25. Bölüm

7.6K 685 105
                                    

Ben geldiiiiim..

Bugün sınava giren tüm okurlarım için her şeyin hayırlısını diliyorum. Umarım her şey gönlünüzce olur.

Bölüm ithafı #2019YksMağdurları 💓

Hadi neşelenin❤❤❤

*********************************

"Efsun! Açsana kızım kapıyı!"

Başını bedeni ile birlikte kapattığı kapıya yaslayan Efsun' un başı, kapıya inen her yumrukta sarsılırken geçireceği beyin sarsıntısı umrunda bile değil, hatta işine bile gelirdi.

"Açmıyorum, geri git!" diye bağırdı kapı arkasındaki adama.

"Lan Efsun, sen bu kapıyı nasılsa açacan." diye bir kere daha yumruğunu kapıya indirdi Mert.

"Sen adresi nereden buldun ya? Ne güzel kurtulmuştuk senden!" Sahi kim adresi verdi bu adama.

"Karşı dairedeki çok konuşan kadın verdi. Lan konuşturma beni kapı önünde, açsana kızım. Kırdırtma bana kapıyı."

Mert' in kalın sesi bütün apartmanda yankı yaparken bazı komşularının şikayet dolu sesini işitti Efsun. Ah ah, insanlık ölmüş. Belki yabancı biri kapıya dayanmıştı, insan bir bakar sorar. Ölmüş komşuluk, ölmüş.

"Anırma be açıyorum."

Kapı kolunu indirip bir insanın geçebileceği kadar kapıyı açtığında içeri doğru uzanan bir kol Efsun' u boynundan tuttuğu gibi kendine çekti.

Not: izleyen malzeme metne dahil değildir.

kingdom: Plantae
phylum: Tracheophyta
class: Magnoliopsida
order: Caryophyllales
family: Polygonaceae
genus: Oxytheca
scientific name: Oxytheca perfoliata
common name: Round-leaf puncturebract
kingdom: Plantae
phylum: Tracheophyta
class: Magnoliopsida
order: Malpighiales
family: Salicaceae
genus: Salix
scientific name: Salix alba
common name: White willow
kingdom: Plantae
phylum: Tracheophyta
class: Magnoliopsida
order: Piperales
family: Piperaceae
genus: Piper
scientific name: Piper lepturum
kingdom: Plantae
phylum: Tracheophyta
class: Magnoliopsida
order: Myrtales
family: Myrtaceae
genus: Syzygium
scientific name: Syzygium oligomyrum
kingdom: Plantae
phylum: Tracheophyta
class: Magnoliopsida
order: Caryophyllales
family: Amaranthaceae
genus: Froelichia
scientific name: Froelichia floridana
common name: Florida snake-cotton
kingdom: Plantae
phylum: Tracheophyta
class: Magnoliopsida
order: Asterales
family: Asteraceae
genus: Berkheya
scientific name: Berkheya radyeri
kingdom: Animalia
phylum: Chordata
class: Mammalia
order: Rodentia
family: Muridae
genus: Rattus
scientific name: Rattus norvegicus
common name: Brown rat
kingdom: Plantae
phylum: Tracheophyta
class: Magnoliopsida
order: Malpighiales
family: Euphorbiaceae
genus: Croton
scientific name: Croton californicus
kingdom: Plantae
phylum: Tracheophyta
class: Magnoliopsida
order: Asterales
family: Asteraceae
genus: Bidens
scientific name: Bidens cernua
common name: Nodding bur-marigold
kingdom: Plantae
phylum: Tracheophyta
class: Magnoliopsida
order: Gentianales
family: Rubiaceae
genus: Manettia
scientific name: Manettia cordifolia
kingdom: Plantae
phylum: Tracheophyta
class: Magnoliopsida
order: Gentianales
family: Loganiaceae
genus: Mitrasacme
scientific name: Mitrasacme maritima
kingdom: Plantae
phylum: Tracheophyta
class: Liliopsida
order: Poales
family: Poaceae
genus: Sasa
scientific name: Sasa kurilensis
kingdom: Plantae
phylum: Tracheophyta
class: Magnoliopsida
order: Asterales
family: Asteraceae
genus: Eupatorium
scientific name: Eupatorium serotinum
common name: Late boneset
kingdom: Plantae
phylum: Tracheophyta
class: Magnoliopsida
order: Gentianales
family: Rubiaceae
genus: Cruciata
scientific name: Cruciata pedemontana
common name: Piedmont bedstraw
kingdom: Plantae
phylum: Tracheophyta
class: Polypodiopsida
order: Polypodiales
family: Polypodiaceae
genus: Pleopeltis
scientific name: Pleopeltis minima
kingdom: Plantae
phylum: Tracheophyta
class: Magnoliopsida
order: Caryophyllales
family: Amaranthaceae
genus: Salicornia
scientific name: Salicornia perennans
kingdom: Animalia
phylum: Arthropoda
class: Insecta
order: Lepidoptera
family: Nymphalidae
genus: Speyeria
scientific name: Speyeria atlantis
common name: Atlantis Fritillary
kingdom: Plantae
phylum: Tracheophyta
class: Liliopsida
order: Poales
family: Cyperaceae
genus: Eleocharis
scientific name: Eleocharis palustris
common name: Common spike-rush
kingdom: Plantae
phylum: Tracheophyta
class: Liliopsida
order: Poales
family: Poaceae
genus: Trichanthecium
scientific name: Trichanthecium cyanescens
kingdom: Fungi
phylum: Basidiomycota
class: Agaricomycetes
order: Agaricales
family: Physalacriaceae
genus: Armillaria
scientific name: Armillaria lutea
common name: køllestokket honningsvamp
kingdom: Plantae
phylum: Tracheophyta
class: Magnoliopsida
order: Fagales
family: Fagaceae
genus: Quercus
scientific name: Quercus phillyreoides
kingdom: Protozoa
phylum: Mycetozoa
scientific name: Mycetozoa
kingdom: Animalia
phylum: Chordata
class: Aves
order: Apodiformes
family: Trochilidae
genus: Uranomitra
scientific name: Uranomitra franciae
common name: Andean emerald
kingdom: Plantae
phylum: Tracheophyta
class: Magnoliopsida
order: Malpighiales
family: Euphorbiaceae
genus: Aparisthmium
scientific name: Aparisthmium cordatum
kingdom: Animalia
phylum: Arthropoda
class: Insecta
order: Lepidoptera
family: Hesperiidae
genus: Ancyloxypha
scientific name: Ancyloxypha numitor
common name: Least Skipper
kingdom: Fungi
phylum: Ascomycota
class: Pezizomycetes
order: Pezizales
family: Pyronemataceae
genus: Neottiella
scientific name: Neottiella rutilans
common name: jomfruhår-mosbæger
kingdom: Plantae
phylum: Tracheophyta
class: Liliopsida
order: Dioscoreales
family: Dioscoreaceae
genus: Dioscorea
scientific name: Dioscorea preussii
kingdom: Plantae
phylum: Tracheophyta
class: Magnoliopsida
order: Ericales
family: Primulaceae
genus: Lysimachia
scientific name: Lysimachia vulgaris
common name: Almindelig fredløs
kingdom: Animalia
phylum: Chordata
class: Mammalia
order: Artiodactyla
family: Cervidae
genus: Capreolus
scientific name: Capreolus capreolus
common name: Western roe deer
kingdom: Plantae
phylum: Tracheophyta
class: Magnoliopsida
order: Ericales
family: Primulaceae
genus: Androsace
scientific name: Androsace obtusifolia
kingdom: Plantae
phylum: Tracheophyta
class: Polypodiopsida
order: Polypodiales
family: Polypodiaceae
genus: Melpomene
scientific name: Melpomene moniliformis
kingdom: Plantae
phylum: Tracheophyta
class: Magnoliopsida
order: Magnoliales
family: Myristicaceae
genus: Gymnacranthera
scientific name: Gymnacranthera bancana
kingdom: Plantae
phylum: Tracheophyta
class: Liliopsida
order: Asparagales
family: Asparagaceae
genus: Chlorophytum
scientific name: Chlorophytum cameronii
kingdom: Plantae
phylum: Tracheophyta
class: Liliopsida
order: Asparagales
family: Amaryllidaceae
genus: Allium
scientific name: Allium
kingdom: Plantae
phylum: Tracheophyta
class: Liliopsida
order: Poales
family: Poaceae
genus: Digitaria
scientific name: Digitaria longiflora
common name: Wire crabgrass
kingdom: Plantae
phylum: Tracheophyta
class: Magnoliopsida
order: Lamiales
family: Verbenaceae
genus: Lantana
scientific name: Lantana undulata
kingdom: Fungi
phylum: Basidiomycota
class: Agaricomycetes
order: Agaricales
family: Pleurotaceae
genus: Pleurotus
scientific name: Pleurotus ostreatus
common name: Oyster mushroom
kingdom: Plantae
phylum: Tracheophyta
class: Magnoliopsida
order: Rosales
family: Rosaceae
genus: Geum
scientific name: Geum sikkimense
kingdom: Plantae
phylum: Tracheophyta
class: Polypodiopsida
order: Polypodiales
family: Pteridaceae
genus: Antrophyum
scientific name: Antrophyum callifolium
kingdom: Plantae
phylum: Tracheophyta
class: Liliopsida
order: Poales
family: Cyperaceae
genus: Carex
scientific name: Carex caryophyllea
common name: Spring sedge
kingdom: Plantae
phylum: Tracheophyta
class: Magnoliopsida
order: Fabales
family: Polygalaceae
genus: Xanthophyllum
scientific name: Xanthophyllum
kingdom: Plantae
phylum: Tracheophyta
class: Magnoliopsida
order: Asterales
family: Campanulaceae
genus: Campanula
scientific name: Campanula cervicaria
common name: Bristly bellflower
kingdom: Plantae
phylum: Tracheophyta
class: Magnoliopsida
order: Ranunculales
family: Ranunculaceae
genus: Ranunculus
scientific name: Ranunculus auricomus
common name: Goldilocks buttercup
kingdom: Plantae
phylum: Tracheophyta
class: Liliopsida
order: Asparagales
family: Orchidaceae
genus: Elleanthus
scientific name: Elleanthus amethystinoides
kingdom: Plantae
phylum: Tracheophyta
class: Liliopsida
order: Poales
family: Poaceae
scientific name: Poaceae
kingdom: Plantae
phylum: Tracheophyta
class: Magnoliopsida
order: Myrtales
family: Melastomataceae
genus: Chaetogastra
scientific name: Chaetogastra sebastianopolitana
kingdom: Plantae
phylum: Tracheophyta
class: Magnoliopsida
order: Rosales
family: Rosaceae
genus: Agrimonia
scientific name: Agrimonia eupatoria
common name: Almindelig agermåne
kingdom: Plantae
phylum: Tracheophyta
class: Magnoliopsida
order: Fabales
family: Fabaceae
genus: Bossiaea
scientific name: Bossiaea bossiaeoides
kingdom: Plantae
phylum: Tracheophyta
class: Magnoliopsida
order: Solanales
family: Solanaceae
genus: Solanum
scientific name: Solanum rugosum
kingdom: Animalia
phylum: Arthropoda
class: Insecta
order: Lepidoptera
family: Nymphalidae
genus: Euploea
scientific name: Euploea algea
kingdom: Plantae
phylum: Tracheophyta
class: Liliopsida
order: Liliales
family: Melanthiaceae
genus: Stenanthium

Mert, Efsun' un yüzünü göğsüne bastırıp konuşmasını ve de nefes almasını engellerken kendini ve valizini içeri atıp kapıyı kapattı. "Gel sen, gel."

Mert kolunun altında boğulma tehlikesi geçiren Efsun ile birlikte salon olduğunu düşündüğü kapıdan girip bir kuş gibi çırpınan Efsun' u koltuğa attı. "Böyle mi karşılıyorsun kız sen abini?"

Efsun resmen fırlatıldığı koltukta doğrulup içe göçme tehlikesi geçiren burnunu tuttu. "Allah seni bildiği gibi yapsın hayvan, burnumdaki tüm koku alma hücrelerim öldü." dediğinde başına yediği hafif sert darbe ile kıstığı gözlerini başında dikilen adama çevirdi.

"Çok konuşma da sarıl bana, özlemedin mi kızım?" dedi Mert kaslarını çatarken. Oysa o yaban ellerde hasretlik çekiyordu, vurup azarlayacağı kimse olmayınca resmen hayatı kararıyordu.

Efsun ona burun kıvırıp kalktı ve kollarını Mert' e sardı. "Bırakmıyorsun ki özleyelim, şöyle birkaç yıl gelmesen özledim belki."   Kollarını geri çekip parlayan gözlerini ona yukarıdan bakan adama dikti. "Hadi sen şimdi git, ben özleyince haber veririm."

Mert yalancı bir kırgınlıkla elini kalbine koyup yan taraftaki koltuğa çöktü. "Kalbimi kırıyorsun ama." dedi dudaklarını büzerek.

Efsun onun yüzüne bakıp suratını buruşturdu. "Ayy, Allah için yapma şunu. Çarpılmış gibi oluyorsun, tövbe tövbe."

Mert bu sefer ciddi bir ifadeyle öne eğildi. "Kızım 6 ay oldu be, gerçekten özlemediniz mi beni? Gideyim mi?"

Efsun içinde yükselen o 'git, ne olur git.' sesini susturup ona döndü. Elbette özlemişti, yeri geldimi kedi köpek gibi birbirlerini yeselerde 1 yaş farkla abi kardeşti onlar. Beraber büyümüşlerdi. " İyi madem, geldin. Kal bari biraz." dedi alayla.